Meet Blue Note Records’ First South African Signee
Last November, pianist Nduduzo Makhathini became the first South African to sign to iconic jazz label Blue Note Records, while still remaining signed Universal Music South Africa as well.

in 2014, pianist Nduduzo Makhathini started his own indie imprint, Gundu Entertainment, with his wife, Omagugu. Through it, the 37-year-old from South Africa’s KwaZulu-Natal province has released eight of his own albums, while also producing for other artists, along with playing festivals across the country and collecting accolades like the Standard Bank Young Artist Award for jazz.
Three years after his indie launched, Makhathini signed with Universal Music South Africa, making his major-label debut with the South African Music Award-winning Ikhambi, released in 2017. In early 2019, UMSA brought him to the attention of Blue Note (which is under the Universal Music Group banner), and last November, Makhathini officially became the first South African to sign to the iconic jazz label. (He remains signed to UMSA, with Blue Note releasing his music in the United States, while Gundu continues its licensing deal with UMSA with hopes of becoming a production house that produces for Blue Note Records and others.)

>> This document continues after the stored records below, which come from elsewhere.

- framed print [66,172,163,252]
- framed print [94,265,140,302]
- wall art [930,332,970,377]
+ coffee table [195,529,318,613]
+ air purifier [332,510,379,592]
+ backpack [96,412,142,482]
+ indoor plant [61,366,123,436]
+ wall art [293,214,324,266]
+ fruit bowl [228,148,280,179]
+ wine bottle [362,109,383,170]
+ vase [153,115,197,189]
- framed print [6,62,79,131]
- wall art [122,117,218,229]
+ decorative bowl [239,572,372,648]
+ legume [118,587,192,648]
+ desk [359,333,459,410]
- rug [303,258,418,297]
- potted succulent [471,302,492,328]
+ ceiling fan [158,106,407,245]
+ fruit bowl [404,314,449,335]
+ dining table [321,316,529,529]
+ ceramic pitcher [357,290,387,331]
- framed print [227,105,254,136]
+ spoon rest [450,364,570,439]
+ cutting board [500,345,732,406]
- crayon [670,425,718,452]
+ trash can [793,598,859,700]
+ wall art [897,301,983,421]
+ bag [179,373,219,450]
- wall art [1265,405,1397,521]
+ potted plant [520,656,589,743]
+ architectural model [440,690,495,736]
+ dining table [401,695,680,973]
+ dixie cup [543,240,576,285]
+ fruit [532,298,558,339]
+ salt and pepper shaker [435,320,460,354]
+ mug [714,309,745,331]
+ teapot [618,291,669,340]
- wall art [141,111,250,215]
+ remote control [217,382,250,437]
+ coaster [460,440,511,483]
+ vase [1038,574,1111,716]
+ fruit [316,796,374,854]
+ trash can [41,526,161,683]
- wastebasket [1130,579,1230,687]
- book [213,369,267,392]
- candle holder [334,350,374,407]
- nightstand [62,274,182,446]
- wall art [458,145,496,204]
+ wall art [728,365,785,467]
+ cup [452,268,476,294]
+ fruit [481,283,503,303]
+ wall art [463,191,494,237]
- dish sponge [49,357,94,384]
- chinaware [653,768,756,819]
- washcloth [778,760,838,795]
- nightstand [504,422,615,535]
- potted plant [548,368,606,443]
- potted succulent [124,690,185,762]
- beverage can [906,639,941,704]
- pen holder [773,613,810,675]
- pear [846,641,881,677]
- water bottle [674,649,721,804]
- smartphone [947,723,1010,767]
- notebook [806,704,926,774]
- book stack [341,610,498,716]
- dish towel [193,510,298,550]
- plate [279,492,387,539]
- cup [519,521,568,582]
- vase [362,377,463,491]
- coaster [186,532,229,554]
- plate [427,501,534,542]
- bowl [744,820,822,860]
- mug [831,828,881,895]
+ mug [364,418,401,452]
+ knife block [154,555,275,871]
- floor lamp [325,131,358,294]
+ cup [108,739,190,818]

Makhathini is excited that the deal coincides with South Africa celebrating 80 years of jazz history. “That’s a long lineage, and even though there had never been any Blue Note signings in the past, we’ve always had a ‘Blue Note’ sound,” says Makhathini, citing artists like the late saxophonist Winston Mankunku Ngozi and singer Busi Mhlongo. “I feel like I encompass those other artists … I carry that whole lineage with me.”
While studying music at the Durban University of Technology, Makhathini discovered John Coltrane’s A Love Supreme, which introduced him to the pentatonic percussive style of McCoy Tyner, the pianist in Coltrane’s seminal quartet. Soon after, Makhathini met his mentor, the late Bheki Mseleku — one of South Africa’s most revered jazz pianists — who interpreted Tyner’s influence in an African idiom that Makhathini now continues.
Since signing to Blue Note, Makhathini released the single “Yehlisan’uMoya (Spirit Come Down),” which features the fervent vocals of Omagugu, who has appeared on all of his albums to date. His ninth full-length, Modes of Communication: Letters From the Underworlds, will arrive in April. The father of three also heads up the music department at South Africa’s University of Fort Hare and is a practicing sangoma (traditional healer). He believes his music is an offering or ritual that has the power to heal both himself and those who listen. “Historically,” says Makhathini, “Africans always have explored healing that resides within sound.” Seton Hawkins, Jazz at Lincoln Center’s director who introduced Makhathini at a gig hosted by Wynton Marsalis last year, adds that Makhathini “carries a sense of deep purpose in his art, recognizing its role in, and possibilities for, social and spiritual development.”